Michelle Bolsonaro e Flávio: aliança de poder e dinheiro Brasília
Michelle Bolsonaro não estava presente. Mas o recado foi dado: ela caminha com Flávio Bolsonaro rumo ao Senado. A convenção do PL no Distrito Federal, realizada domingo passado, confirmou a ex-primeira-dama como candidata à vaga mais cobiçada da capital federal — onde cada senador custa aos cofres públicos R$ 3,2 milhões por ano em salários e verbas.

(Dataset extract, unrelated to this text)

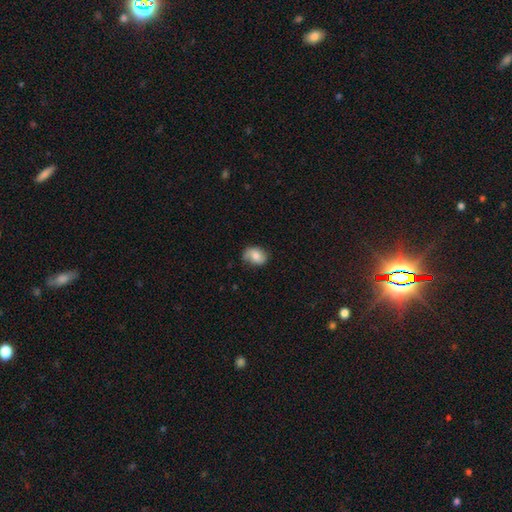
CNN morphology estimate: type=smooth (61%); roundness=in between (67%); merging=none (66%).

Quem leu o discurso de Michelle foi o irmão. Ela não deu as caras. Mas a mensagem estava cristalina: a aliança Bolsonaro está de pé, bem estruturada, e mira o controle do poder em Brasília.
O clã e a máquina
Flávio Bolsonaro, senador pelo Rio de Janeiro desde 2019, é o articulador político da família. Michelle, até então restrita ao papel de primeira-dama gospel, agora vira peça eleitoral. A dupla representa o que há de mais calculado na política brasileira: nome, base evangélica e acesso direto aos cofres partidários.
O PL é hoje o partido com o segundo maior fundo eleitoral do país — R$ 886 milhões em 2024. Desse bolo, fatias generosas irrigam candidaturas estratégicas. Michelle entra nessa conta como aposta de alto retorno: popularidade herdada, discurso pronto, eleitorado fiel.
Ausência que fala
Por que Michelle não compareceu à própria convenção? O partido não explicou. O irmão leu um texto genérico, cheio de promessas vagas sobre "representar o povo" e "lutar pelas famílias".
Candidatos costumam usar convenções para inflamar bases, apertar mãos, posar para fotos. Michelle terceirizou a tarefa. Sinal de desleixo? Estratégia? Ou simplesmente a certeza de que, com o sobrenome Bolsonaro, a eleição já está ganha?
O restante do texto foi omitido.